I'm glad you found us, sgtanon... there's plenty of CORRECT information here for you to read, and realise that you have PTSD... just like us. No comparison, no competition... just a bunch of people suffering with the same thing, trying to get better.

AmazonBelle
04-01-2008, 07:44 AM
Welcome Sgtanon. I can totally understand ptsd stemming from what you describe. It's like... you expect the enemy to want you dead... not your husband.

I relate. My ptsd stems from being abused by parents. Who can you trust, if not your own family? It just sucks.

Frankie
05-01-2008, 12:06 PM
Welcome Sgtanon, as everyone has said, trauma is trauma, not one worst or better then another. PTSD can come about from nowhere and everywhere, you certainly don't have to have been in the military for it to be validated.

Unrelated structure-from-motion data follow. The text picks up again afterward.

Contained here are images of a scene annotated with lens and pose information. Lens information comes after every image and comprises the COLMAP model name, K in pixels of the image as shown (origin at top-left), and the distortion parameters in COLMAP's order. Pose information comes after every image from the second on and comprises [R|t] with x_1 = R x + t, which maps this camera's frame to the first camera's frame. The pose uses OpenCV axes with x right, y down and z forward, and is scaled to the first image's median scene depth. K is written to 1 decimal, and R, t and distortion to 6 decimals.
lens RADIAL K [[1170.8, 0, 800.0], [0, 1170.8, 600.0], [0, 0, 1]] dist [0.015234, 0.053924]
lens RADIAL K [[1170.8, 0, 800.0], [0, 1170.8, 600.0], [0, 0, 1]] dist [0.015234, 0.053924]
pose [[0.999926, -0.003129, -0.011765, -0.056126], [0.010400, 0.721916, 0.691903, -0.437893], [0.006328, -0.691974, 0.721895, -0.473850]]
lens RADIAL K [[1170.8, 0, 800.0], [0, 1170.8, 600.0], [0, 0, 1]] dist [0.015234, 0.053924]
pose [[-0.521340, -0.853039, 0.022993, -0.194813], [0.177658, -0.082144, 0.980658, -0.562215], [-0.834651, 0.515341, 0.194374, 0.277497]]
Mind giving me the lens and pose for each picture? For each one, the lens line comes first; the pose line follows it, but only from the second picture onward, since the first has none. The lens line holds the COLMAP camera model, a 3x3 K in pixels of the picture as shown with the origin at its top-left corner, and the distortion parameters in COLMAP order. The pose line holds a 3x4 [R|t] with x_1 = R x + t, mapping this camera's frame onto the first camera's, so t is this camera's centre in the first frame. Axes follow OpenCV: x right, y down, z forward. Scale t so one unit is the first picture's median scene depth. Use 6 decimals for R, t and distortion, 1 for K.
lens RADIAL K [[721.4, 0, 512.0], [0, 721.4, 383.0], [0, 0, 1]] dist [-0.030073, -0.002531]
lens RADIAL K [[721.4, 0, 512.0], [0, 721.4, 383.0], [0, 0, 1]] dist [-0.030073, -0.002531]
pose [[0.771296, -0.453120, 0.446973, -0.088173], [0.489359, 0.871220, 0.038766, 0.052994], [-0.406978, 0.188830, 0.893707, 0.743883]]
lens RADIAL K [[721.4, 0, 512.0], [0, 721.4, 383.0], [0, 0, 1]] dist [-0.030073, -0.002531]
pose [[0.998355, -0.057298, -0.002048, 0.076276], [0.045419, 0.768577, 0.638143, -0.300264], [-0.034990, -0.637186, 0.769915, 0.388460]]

You will find some great information here, glad you found this site ! There is lots of compassion and understanding here, and noone will judge you !

pandora
05-01-2008, 02:15 PM
Welcome to the forum!

vee_dog
07-01-2008, 10:18 PM
Welcome Sgtanon. All it takes it one traumatic event to cause PTSD and yours sure sounds like the real deal to me. You'll find some very supportive and understanding people here. We all hope it helps. What kind of Doctor's have you been to that didn't diagnose this as PTSD?